EXERCISE AIM: Copy out the listing below from the line with "Java Backend Server is serving at port 8080" up to and including the line with "http://localhost:3001/".

RECORD EXCERPTS:
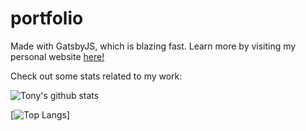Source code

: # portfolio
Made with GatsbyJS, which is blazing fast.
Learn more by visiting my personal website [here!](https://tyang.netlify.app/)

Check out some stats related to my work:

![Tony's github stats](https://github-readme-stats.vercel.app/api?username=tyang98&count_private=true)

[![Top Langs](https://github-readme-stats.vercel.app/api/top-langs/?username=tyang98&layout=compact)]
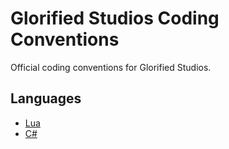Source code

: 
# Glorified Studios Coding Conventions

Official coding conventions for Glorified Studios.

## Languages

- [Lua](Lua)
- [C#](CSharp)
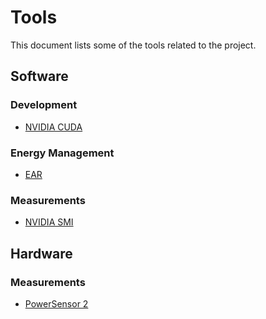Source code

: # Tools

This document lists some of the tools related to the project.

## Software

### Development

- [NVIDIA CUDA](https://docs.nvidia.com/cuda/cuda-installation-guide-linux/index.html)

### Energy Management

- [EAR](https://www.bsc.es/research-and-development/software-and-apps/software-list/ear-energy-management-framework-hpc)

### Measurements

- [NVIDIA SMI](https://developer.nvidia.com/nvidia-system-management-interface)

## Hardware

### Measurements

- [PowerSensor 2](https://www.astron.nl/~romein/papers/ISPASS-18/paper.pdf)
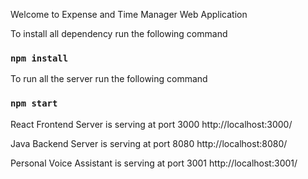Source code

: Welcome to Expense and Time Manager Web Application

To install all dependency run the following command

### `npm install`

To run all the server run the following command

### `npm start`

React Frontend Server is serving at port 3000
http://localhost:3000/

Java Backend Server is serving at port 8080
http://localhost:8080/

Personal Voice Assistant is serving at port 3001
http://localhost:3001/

---

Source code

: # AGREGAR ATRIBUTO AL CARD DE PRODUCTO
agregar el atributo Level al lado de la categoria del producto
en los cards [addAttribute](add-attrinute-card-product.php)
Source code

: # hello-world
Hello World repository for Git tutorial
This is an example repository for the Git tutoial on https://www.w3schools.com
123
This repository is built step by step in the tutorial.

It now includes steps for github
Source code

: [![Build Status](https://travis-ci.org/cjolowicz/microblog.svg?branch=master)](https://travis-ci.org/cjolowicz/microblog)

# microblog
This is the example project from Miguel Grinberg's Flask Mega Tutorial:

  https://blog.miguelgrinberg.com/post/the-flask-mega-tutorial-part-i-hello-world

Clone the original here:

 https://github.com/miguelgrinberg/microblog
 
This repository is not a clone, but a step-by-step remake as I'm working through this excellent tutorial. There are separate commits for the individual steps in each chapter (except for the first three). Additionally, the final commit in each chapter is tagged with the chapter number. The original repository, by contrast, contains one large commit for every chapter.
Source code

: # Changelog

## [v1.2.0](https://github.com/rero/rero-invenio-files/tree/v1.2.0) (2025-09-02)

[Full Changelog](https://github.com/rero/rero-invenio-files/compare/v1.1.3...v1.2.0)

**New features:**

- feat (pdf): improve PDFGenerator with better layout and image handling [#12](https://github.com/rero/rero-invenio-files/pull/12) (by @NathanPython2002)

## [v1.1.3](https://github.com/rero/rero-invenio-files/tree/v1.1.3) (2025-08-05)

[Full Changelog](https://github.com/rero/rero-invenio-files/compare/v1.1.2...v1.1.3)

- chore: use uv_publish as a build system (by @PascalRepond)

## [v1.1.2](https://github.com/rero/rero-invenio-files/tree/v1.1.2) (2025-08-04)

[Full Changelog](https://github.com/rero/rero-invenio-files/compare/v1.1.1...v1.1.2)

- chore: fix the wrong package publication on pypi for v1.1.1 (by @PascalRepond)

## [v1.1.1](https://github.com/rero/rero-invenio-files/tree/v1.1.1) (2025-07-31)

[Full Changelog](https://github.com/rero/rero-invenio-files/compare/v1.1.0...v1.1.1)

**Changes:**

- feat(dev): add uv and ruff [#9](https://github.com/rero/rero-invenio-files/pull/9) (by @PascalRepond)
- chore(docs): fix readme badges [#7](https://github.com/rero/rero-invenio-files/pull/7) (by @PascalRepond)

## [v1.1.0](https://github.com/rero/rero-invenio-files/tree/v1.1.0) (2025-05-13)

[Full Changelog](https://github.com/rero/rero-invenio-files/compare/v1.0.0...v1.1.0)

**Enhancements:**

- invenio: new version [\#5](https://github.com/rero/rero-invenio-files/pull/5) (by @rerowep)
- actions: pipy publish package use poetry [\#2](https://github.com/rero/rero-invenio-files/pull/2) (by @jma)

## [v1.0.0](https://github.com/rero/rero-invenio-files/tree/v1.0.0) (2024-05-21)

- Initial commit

RESULT OF THIS TASK:
Java Backend Server is serving at port 8080
http://localhost:8080/

Personal Voice Assistant is serving at port 3001
http://localhost:3001/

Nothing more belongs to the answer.